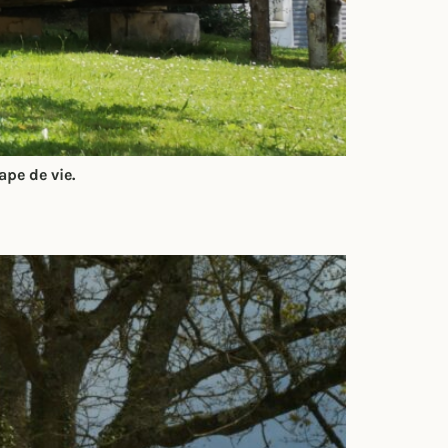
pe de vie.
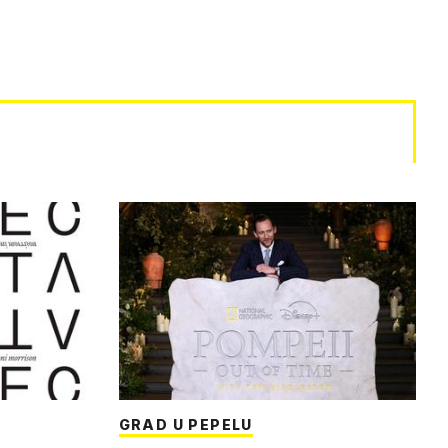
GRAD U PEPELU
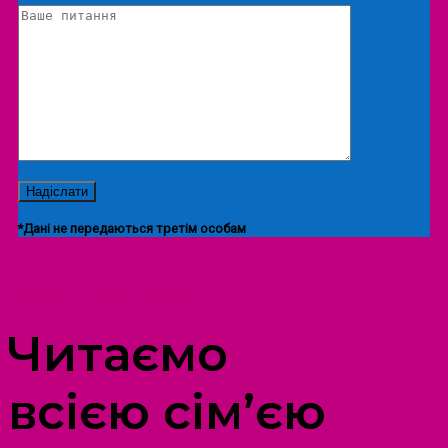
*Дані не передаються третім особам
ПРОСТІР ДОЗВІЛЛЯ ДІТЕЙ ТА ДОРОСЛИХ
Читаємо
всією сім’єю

━━━━━━━━━━━━━━━━

DIRECTIONS FOR THIS TASK
Rewrite the text lines of the listing as a JSON list of strings, one string per line, with blank lines and the pictures left out.

SOLUTION FOR THIS PROBLEM
[
  "pe de vie.",
  "GRAD U PEPELU",
  "*Дані не передаються третім особам",
  "ПРОСТІР ДОЗВІЛЛЯ ДІТЕЙ ТА ДОРОСЛИХ",
  "Читаємо",
  "всією сім’єю"
]